Hi , Can we use Spark SQL with CDH 5.4.1

Hi , Can we use Spark SQL with CDH 5.4.1

New Contributor

Hi ,

We have recently started project on big data platform . We are using CDH 5.4.1 as environment to run this.

 

I have a understanding that Spark SQL is not supported yet . so would like to understand why we are not supporting this , is there any risk in using this

considering it is not supported.

 

We do not want to reinvent the wheel. if we know specific use case which can't work we can look for alternative.

 

We are intent to use Spark/Hive/Parquet/Avro  and HiveCotext from Spark SQL. as Spark SQL is not supported , we need to understand risk around it as I

bbelieve we are plannign to support from 2015 end or early december

 

7 REPLIES 7

Re: Hi , Can we use Spark SQL with CDH 5.4.1

Super Collaborator

Spark SQL is not suported because it is still in flux, there is a lot that changes from release to release and it is not stable enough for us to consider it as supportable.

We can not say when it will be supported as that woud depend on the progress that is being made in the Spark project.
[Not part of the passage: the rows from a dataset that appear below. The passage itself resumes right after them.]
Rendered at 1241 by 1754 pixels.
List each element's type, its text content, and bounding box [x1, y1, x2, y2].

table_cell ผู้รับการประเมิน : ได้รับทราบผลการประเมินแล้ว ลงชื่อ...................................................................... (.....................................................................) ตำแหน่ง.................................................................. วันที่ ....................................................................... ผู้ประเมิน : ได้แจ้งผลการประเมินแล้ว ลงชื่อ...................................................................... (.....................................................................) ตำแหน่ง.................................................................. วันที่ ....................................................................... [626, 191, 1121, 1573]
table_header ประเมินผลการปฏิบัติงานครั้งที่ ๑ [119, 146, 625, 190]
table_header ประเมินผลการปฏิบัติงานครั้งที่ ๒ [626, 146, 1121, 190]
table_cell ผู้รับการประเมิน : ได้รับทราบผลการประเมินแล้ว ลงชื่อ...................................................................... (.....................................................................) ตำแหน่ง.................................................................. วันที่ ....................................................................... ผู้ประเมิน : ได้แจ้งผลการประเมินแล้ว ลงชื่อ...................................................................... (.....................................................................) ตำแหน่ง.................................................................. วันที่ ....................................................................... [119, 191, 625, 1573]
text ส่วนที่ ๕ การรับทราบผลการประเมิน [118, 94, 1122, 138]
I think it has been discussed before on this mailing list but here it is again: Spark uses an older version of Hive then CDH which has an impact on the SparkSQL side. See the documentation for more information on that.

 

Hive on Spark is in a beta release at the moment and will become part of the supported products soon.

 

Wilfred

Re: Hi , Can we use Spark SQL with CDH 5.4.1

New Contributor

As a Spark user, if we need additional feature of SQL on top of our data sitting on HDFS and Spark Infrastructure.

What is the recomendation for that, Spark SQL fits well with existing technology stacks exposing SPark DataFrames out as SQLs.

 

When could we see Cloudera supporting Spark SQL as well? 
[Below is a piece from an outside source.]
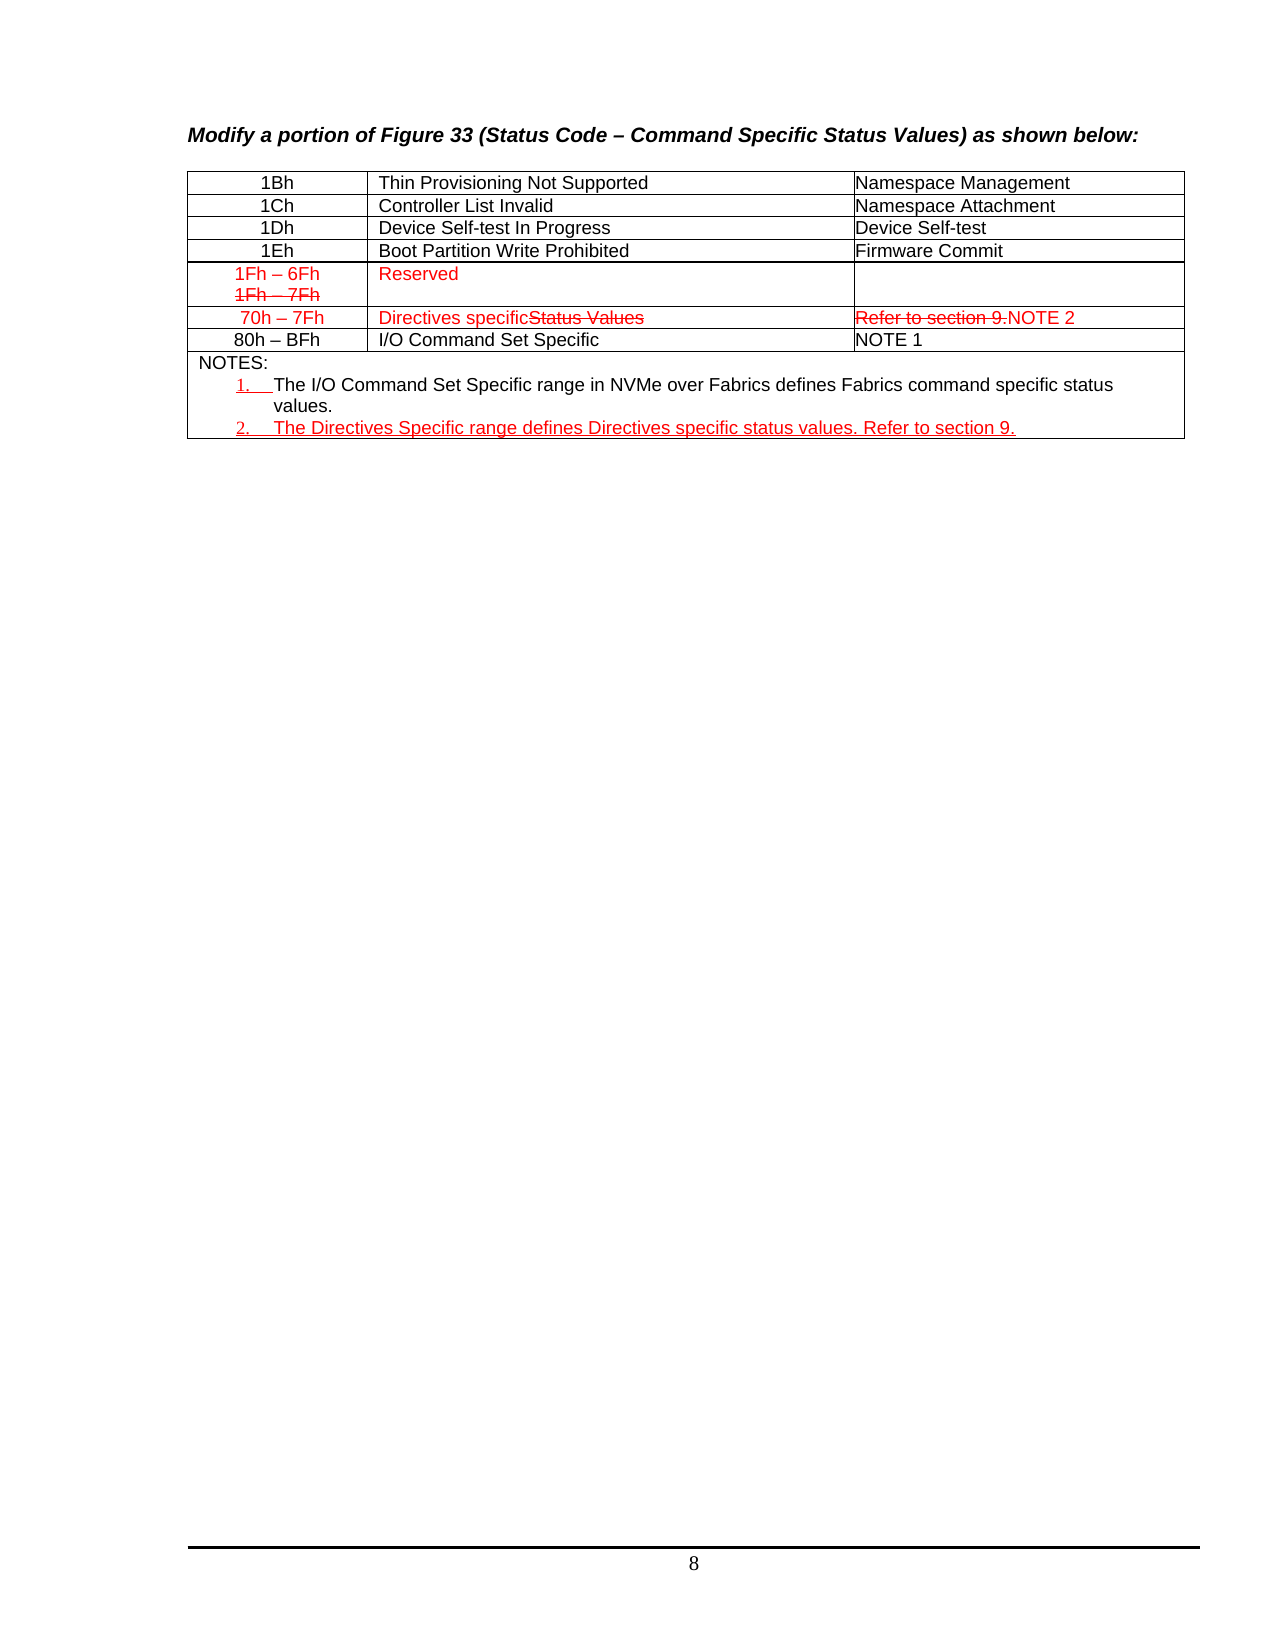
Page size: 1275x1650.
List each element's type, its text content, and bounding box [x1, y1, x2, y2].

Re: Hi , Can we use Spark SQL with CDH 5.4.1

Master Collaborator

CDH has always included Spark SQL with Spark, and it works as well as Spark SQL can be made to work with the rest of the distribution, but there are no announced plans to support Spark SQL that I know of.

Re: Hi , Can we use Spark SQL with CDH 5.4.1

Cloudera still not supporting spark sql in CDH 5.5? Is there any plans to support?

Re: Hi , Can we use Spark SQL with CDH 5.4.1

Master Collaborator
Spark SQL was supported as of CDH 5.5

Re: Hi , Can we use Spark SQL with CDH 5.4.1

New Contributor

Does that mean the hive thrift service running spark sql is also supported?

And when can we see Hive On Spark with full features authorisation etc.?

Re: Hi , Can we use Spark SQL with CDH 5.4.1

Super Collaborator

No we do not support the thrift server as per the documentation: CDH 5.5 Spark release note

Hive on Spark is also still in beta and we are finishing features as per Hive CDH 5.5 release note it is thus experimental and things might not work. We can not provide guidance on the road map for features that are not yet complete

 

Wilfred